Note for posterity: HTML Purifier doesn't handle this any better than KSES, even though it does offer XHTML well-formedness and validity plus XSS filtering all in one package.

comment:7 AmbushCommander7 years ago

Hi, this is the lead developer for HTML Purifier. The upcoming, newest version of HTML Purifier does in fact handle this case gracefully by changing the unescaped < into a literal. For your case, however, with one simple regex:

$html = preg_replace('/<([A-Za-z0-9])/', '&lt;$1', $html);

No mucking around kses necessary. This, however, will turn < br> into &lt; br&gt;

comment:8 follow-up: AmbushCommander7 years ago

Oops, I didn't wrap the code properly. It's really:

$html = preg_replace('/<([^A-Za-z0-9])/', '&lt;$1', $html);

mdawaffe7 years ago

A filter

comment:9 in reply to: ↑ 8 mdawaffe7 years ago

Replying to AmbushCommander:

$html = preg_replace('/<([^A-Za-z0-9])/', '&lt;$1', $html);

I don't think that regex is robust enough. "bob<sue" or "<3" would still get caught. Kids say the darndest things.

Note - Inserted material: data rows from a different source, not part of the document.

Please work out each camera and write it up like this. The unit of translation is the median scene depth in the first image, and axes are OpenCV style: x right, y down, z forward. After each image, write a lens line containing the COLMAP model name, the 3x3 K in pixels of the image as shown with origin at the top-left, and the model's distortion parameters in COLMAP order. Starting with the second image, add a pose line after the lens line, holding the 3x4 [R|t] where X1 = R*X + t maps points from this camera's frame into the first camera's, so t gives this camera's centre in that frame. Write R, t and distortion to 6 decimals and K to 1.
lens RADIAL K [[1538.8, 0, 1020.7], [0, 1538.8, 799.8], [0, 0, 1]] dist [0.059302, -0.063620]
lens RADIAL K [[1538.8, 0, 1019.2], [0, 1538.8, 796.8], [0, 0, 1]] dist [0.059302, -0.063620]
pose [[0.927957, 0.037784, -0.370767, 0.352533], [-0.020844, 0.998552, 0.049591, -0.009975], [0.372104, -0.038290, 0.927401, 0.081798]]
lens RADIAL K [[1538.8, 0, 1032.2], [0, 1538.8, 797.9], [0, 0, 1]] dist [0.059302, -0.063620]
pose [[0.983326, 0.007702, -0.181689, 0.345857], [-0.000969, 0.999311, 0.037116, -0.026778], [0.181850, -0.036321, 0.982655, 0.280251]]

  1. Add pre_kses filter to kses (right where it says we should), but rearrange the order slightly (in a way that does not effect kses' efficacy at all).
  2. Add regex to that filter to find and wp_specialchars()ize any lone less than signs.

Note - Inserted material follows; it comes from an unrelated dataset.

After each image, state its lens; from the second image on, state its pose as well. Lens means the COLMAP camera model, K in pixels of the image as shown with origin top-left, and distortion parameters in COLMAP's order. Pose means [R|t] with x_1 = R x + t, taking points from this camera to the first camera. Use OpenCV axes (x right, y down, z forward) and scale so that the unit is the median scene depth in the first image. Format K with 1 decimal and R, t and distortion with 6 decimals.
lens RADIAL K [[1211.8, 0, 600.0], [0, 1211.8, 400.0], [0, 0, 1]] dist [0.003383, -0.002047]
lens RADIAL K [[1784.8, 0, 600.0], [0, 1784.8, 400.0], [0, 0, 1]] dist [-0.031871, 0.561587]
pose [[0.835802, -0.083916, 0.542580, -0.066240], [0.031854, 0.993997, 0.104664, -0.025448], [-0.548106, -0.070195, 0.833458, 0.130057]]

Kses is not modified in any problematic way. Any strings that might have gotten stripped before but now aren't are run through both wp_specialchars and kses, so I don't believe there are any security issues.

mdawaffe7 years ago

better than b

comment:10 mdawaffe7 years ago


  1. Use strpos() instead. substr_count() was needed for some debugging.

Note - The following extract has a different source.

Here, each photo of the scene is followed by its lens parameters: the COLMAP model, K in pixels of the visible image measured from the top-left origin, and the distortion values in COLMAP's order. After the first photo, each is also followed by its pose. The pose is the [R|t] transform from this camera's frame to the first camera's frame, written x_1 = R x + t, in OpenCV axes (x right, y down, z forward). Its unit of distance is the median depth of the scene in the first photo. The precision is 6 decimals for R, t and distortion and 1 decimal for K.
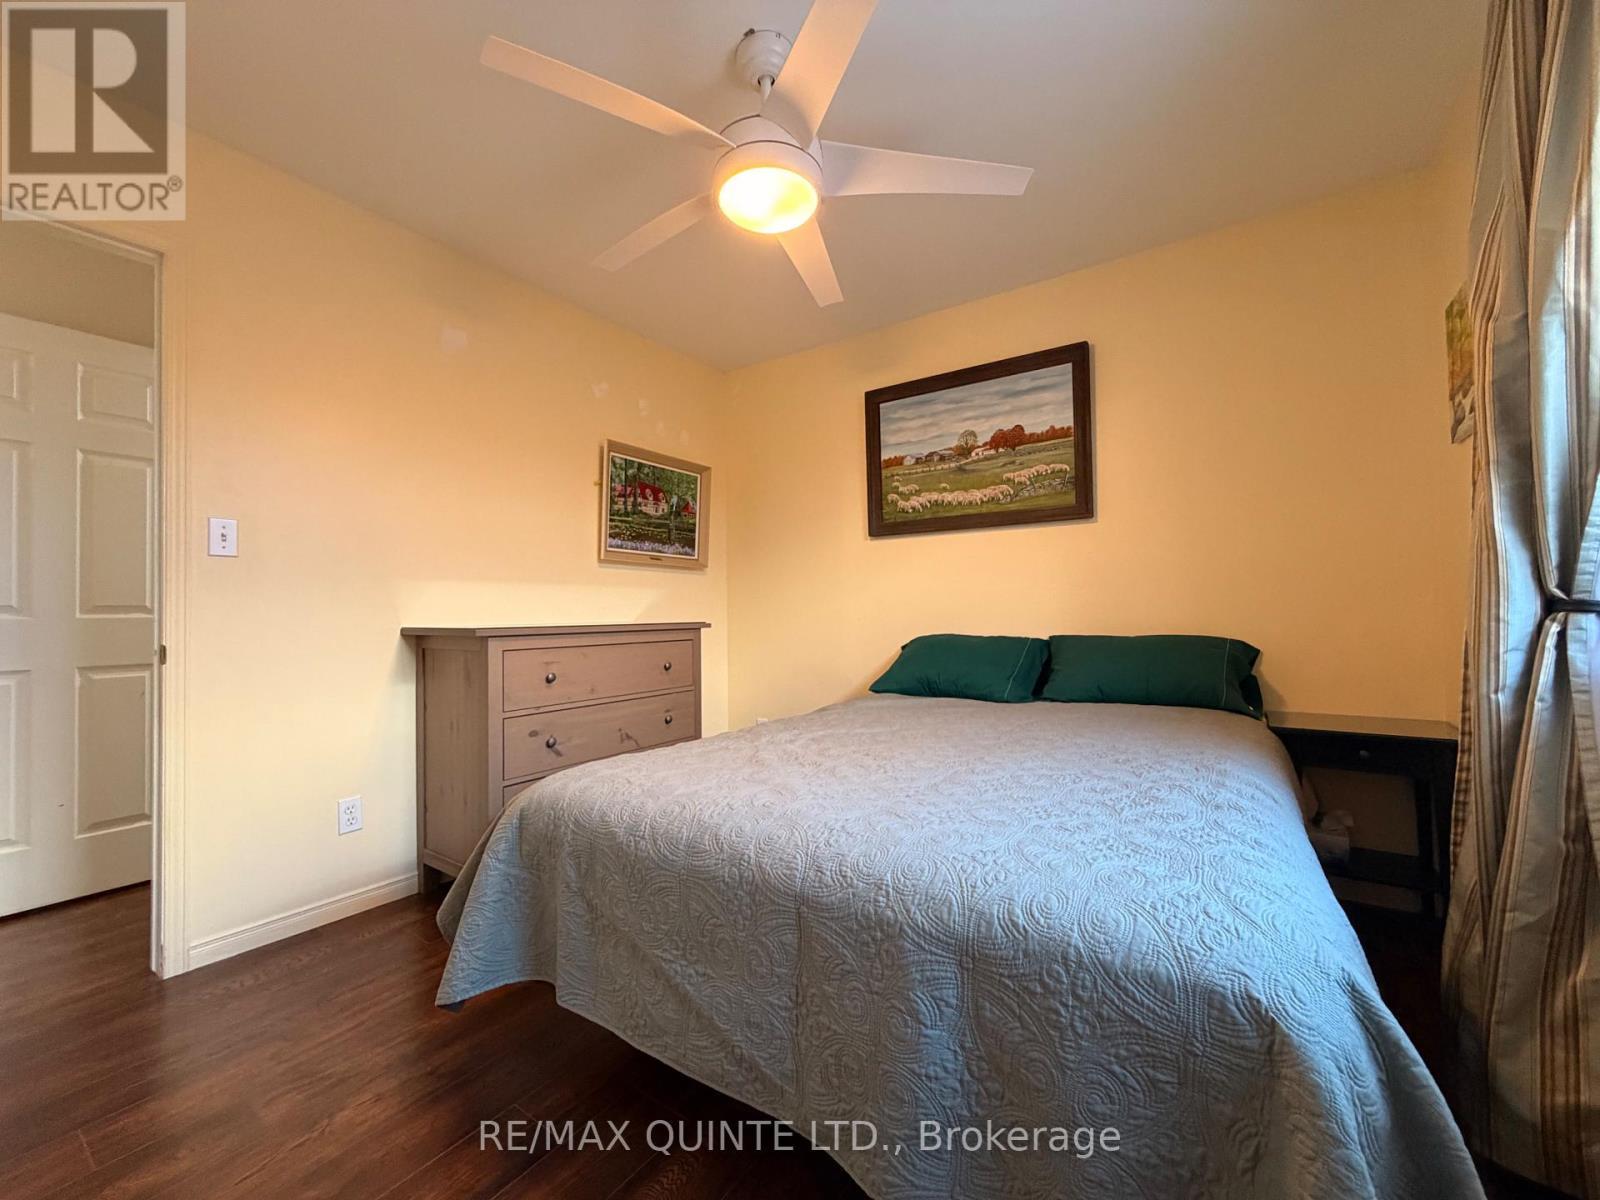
lens RADIAL K [[647.2, 0, 798.4], [0, 647.2, 601.6], [0, 0, 1]] dist [0.001638, 0.000140]
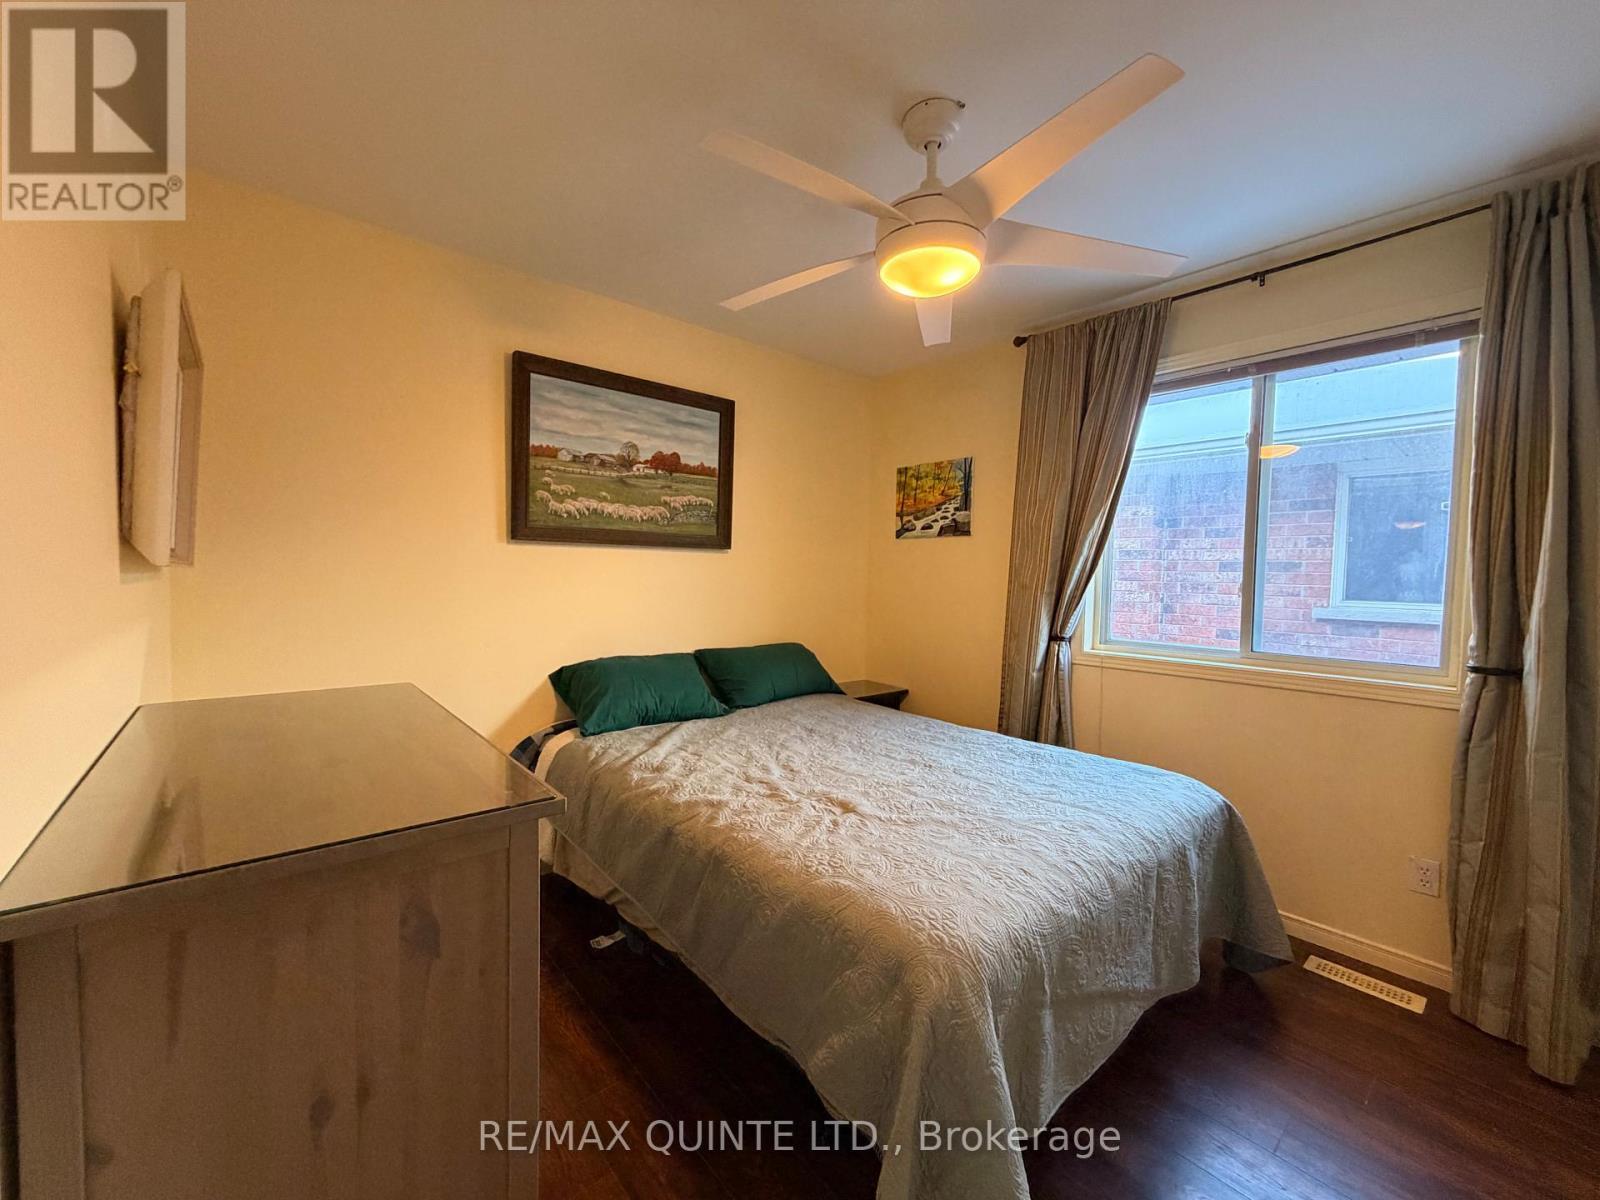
lens RADIAL K [[647.2, 0, 800.3], [0, 647.2, 596.8], [0, 0, 1]] dist [0.001638, 0.000140]
pose [[0.241715, -0.020314, 0.970135, -0.615994], [-0.039072, 0.998766, 0.030649, -0.076426], [-0.969560, -0.045313, 0.240623, 0.523461]]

comment:11 westi7 years ago


Not tested but patch looks good to me

comment:12 mdawaffe7 years ago

  • Keywords has-patch commit added
  • Owner changed from anonymous to mdawaffe
  • Status changed from new to assigned

comment:13 markjaquith7 years ago

  • Resolution set to fixed
  • Status changed from assigned to closed

(In [5783]) Entitize lone less-than characters. Props mdawaffe. fixes #4409

comment:14 mdawaffe7 years ago

  • Resolution fixed deleted
  • Status changed from closed to reopened

Oops. The filter was supposed to have extra args.

$string = apply_filters( 'pre_kses', $string, $allowed_html, $allowed_protocols );


comment:15 markjaquith7 years ago

(In [5787]) Pass extra args to pre_kses hook. Props mdawaffe. see #4409

comment:16 Nazgul7 years ago

  • Resolution set to fixed
  • Status changed from reopened to closed
Note: See TracTickets for help on using tickets.